Now the seventh edition is open. Cities around the world can submit their innovations, their experiments, their solutions. The deadline and specific categories were not detailed in the announcement, but the invitation was clear: send us what you have built. Send us your answers to the questions that matter. The award will select winners, celebrate them, and ensure that what works in one place becomes available to cities everywhere else. In a world where urban problems are only growing more complex, and where most cities are solving them in isolation, that is no small thing.

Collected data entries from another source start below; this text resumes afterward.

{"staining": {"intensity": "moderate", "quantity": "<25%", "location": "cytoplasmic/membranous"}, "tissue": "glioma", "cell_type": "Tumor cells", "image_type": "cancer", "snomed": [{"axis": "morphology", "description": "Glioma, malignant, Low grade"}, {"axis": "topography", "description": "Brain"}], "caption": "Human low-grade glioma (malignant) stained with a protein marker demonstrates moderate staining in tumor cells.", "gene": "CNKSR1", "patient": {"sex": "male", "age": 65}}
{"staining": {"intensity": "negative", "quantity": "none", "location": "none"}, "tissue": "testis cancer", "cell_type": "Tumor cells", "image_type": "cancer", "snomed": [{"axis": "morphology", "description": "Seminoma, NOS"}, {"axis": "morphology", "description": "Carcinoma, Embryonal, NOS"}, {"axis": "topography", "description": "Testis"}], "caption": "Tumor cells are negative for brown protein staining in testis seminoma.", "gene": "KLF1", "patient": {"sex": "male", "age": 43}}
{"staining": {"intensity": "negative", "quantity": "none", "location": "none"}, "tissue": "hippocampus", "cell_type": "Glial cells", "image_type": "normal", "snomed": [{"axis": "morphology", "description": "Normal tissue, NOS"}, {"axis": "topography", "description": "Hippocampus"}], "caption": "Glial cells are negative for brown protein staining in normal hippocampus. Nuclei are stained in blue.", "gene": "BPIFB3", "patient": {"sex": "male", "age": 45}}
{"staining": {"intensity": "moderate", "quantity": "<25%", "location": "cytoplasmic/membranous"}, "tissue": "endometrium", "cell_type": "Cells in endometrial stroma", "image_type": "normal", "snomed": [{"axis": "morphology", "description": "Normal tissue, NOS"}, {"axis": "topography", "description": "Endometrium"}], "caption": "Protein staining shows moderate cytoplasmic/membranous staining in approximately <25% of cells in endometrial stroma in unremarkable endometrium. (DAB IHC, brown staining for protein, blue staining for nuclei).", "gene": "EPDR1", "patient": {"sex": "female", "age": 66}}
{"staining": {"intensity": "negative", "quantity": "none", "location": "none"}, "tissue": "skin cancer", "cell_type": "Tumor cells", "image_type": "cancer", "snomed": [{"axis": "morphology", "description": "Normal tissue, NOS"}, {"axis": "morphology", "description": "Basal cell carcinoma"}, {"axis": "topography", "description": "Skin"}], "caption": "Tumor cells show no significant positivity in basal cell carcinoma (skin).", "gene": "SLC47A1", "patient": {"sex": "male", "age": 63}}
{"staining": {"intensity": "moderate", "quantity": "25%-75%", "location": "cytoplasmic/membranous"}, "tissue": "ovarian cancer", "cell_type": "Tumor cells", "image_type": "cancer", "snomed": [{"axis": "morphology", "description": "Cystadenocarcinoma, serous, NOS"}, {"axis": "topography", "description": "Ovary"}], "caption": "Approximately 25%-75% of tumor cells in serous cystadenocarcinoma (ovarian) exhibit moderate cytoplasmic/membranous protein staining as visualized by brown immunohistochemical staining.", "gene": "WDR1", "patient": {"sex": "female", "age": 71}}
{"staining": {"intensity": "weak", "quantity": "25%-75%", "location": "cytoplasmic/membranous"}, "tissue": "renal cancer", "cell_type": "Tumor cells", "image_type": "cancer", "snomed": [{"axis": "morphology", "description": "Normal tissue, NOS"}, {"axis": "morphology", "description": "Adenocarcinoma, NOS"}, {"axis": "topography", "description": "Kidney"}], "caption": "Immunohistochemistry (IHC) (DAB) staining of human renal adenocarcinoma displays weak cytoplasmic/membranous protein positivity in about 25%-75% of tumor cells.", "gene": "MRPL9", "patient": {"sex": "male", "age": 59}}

The award has become a vital platform for showcasing local governance experiences and advancing global sustainable agendas
— Jordi Vaquer and Emilia Saiz, secretaries-general of Metropolis and UCLG
La Conversación del Hearth Otra perspectiva de la historia
Inventor

Why does Guangzhou, specifically, host this award? What makes them the right city to run a global platform?

Model

Guangzhou is a major manufacturing and trade hub in southern China—it has been reinventing itself for decades. They understand what it means to scale, to adapt, to solve problems at the city level. By hosting the award, they position themselves as a convener, not just a competitor. It's smart governance diplomacy.

Inventor

Sixteen hundred submissions across six editions—that's a lot. Are these actually being used, or do they just sit in a database somewhere?

Model

That's the real question, isn't it. The award's value depends on whether cities actually learn from each other. UCLG and Metropolis are both networks designed to facilitate that kind of knowledge transfer, so presumably the submissions feed into their member communications. But you're right to be skeptical. A platform is only as useful as the people using it.

Inventor

What kinds of problems are cities actually submitting solutions for?

Model

The source mentions climate adaptation, social equity, inclusive development. So the full range—housing, water, emissions, economic opportunity. The award seems designed to capture whatever cities are actually working on, not to impose a narrow agenda.

Inventor

Why announce this in Seoul, not in Guangzhou?

Model

Because Metropolis was having its board meeting there, and it's the 40th anniversary. You announce at the biggest gathering of your partners. It's where the audience is.

Inventor

If I'm a city official in, say, Kenya or Peru, why would I bother submitting?

Model

Because you get international recognition, visibility among peer cities, and access to a network of officials facing the same problems you are. You also get to learn from what others have done. It's not just about winning—it's about joining a conversation.